Task prompt
Select the lines of the records containing the word "linecap" and list them.

[Stored items from a collection]
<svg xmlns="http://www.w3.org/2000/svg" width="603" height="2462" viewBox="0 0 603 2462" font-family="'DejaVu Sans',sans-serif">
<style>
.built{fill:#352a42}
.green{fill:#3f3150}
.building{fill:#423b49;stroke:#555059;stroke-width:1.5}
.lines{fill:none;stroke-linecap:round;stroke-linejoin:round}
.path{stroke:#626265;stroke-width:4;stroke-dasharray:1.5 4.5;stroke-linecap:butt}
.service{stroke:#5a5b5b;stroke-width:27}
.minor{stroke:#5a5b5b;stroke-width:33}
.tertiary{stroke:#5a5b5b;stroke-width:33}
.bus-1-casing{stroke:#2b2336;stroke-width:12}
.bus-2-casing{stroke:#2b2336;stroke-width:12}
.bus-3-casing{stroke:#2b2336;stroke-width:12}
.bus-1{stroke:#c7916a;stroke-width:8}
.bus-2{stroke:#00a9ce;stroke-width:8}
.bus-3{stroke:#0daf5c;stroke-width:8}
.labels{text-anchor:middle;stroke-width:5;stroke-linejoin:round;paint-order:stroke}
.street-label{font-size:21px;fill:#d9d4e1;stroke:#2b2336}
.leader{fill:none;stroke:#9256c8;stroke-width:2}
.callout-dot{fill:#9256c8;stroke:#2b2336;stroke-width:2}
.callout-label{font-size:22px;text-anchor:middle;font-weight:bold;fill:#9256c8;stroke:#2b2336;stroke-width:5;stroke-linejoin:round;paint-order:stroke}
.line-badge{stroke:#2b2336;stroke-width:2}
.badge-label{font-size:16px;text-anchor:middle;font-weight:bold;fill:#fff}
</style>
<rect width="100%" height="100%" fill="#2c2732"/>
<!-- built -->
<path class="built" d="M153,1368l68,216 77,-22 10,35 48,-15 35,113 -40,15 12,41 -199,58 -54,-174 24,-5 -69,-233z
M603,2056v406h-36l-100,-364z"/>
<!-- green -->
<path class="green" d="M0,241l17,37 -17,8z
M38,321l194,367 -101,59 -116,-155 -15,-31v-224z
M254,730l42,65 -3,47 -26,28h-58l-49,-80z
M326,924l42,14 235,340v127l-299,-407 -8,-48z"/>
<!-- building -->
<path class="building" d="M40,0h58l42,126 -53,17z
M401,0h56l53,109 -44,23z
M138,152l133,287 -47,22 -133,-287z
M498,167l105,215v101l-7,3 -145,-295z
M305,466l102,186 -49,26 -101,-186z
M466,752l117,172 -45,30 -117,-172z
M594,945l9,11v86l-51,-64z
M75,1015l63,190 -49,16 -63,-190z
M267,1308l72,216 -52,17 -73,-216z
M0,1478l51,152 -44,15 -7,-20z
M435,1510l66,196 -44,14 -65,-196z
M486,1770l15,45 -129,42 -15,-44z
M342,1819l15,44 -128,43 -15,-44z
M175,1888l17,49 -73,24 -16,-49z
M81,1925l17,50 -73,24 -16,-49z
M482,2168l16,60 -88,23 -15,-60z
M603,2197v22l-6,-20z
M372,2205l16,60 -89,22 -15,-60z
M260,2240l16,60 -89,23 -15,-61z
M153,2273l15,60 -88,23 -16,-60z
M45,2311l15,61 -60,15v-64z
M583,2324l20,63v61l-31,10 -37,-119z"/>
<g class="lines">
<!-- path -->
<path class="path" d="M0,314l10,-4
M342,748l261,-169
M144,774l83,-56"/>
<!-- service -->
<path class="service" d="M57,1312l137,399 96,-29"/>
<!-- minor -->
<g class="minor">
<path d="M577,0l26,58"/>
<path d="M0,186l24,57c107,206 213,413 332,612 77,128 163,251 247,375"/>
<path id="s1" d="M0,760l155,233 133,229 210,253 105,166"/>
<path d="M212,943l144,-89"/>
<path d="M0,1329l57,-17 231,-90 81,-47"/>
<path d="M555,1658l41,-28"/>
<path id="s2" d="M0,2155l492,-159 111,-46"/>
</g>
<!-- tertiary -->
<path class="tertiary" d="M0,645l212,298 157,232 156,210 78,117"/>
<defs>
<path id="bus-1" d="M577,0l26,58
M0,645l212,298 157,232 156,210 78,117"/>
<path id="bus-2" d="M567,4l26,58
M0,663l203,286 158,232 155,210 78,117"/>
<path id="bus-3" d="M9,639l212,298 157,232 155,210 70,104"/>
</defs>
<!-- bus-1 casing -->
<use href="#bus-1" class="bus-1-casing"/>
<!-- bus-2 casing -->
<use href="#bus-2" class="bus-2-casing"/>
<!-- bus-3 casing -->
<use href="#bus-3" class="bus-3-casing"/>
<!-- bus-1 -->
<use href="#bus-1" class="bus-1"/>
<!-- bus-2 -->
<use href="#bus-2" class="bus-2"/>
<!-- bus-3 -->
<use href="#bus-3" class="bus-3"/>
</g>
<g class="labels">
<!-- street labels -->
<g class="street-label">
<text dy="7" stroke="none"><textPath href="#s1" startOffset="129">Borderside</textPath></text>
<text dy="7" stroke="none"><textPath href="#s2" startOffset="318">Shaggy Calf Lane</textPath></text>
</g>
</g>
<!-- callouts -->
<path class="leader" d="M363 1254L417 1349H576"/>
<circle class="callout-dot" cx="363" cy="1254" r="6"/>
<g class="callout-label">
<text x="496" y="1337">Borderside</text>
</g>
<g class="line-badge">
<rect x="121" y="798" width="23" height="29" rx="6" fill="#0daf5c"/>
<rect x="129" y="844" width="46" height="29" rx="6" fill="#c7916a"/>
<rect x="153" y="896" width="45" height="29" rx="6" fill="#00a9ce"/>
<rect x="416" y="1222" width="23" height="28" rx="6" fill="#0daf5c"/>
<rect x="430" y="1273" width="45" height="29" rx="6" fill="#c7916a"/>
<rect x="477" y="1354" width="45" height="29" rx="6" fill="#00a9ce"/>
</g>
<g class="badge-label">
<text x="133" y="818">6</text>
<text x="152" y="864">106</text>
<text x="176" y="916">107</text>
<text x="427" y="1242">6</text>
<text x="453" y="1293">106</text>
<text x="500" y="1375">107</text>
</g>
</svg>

Expected answer
.lines{fill:none;stroke-linecap:round;stroke-linejoin:round}
.path{stroke:#626265;stroke-width:4;stroke-dasharray:1.5 4.5;stroke-linecap:butt}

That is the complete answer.